Thanks BillD. I'll email them and see what they say. But yes, I had the impression that Red Flint would be hard to find here. 

Anyone ever find something similar? I know some of you folks use PFS in your tanks! Please chime in!


----------



## df001 (Nov 13, 2007)

Pretty sure any pool supply company that sells filters can sell you the media you're looking for. I dont know of any in north york, but there are a bunch in mississauga off dundas that regularly carry filter sand.


----------



## elbereth (Feb 11, 2018)

Any specific products you'd recommend? I'm not exactly sure what to look for.
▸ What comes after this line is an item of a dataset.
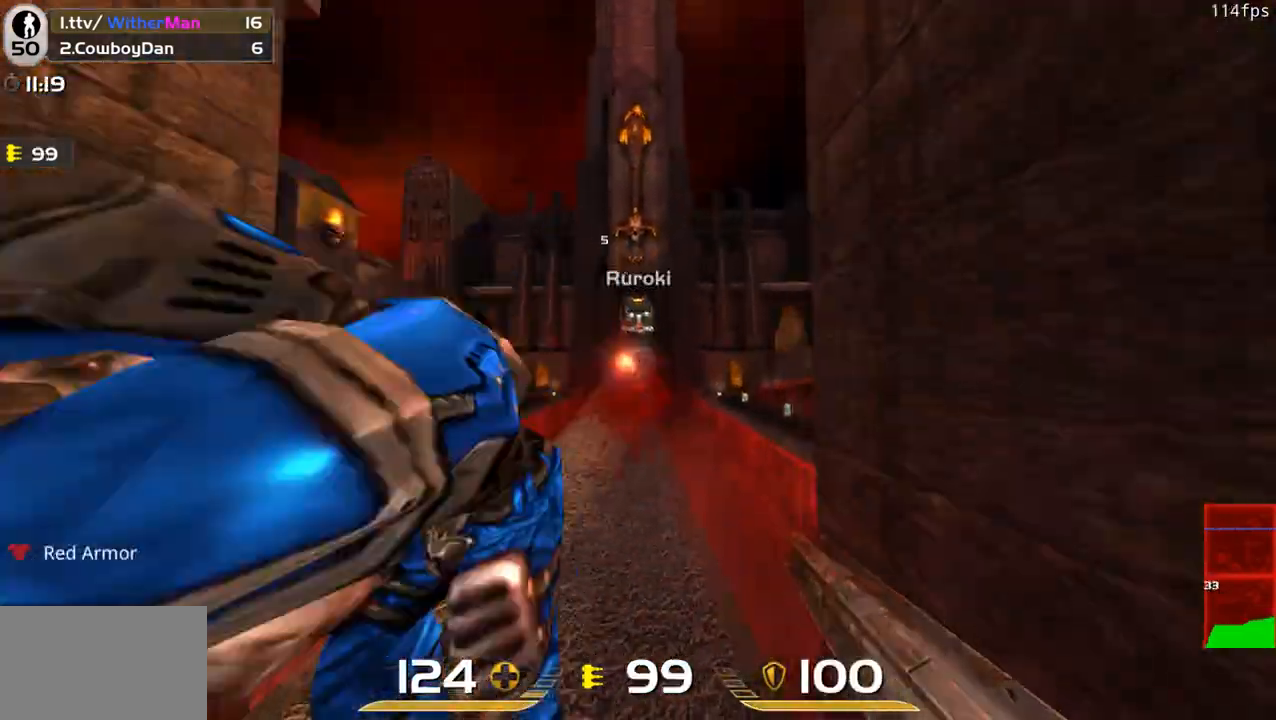
{"keys": ["s"], "mouse": ["left"], "events": [[17, "w", "up"], [117, "s", "down"], [300, "a", "up"]]}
Thanks.


----------



## hibackgold (Oct 14, 2017)

theres a pool supply warehouse at markham and ellesmere that sells pool filter sand...not sure if they have beige but i know they had white with black flakes which was the colour that i got...


----------



## elbereth (Feb 11, 2018)

Thanks hibackgold. That's one I didn't come across when searching online. 
Would this happen to be the sand you bought? http://www.discounterspoolandspa.com/Filter-Sand-50lb-Bag-P783.aspx


----------



## martelvis (Oct 31, 2015)

df001 said:


> Pretty sure any pool supply company that sells filters can sell you the media you're looking for. I dont know of any in north york, but there are a bunch in mississauga off dundas that regularly carry filter sand.[/
> 
> There used to be a pool supply place on Dufferin St., west side, just north of Finch. There used to be Paradice Pools on Willowdale, just north of Sheppard. Have not been there in a few years, so do not know if they are still around.


----------



## BillD (Jun 5, 2006)

The PFS around here is pretty much all the same stuff and is white. The Red Flint has a nice colour as it is made from a mix of colours.
If you want white, you can use #20 silica sand which tends to be cheaper than PFS. Same stuff essentially. My new pool filter will have the much cheaper #20 silica sand. It is pretty much white though, and I understand why one would prefer the Red Flint.


----------



## hibackgold (Oct 14, 2017)

elbereth said:


> Thanks hibackgold. That's one I didn't come across when searching online.
> Would this happen to be the sand you bought? http://www.discounterspoolandspa.com/Filter-Sand-50lb-Bag-P783.aspx


i think so...it was a white and green bag...$14 for 50lb bag....


----------



## elbereth (Feb 11, 2018)

Thank you all. I checked two pool supply stores today but they only carry PFS in white or gray. I'm starting to reconsider my decision to use sand. I really want to add fish soon so I'll stick with gravel for now. I'll just have to be more diligent with cleaning!


----------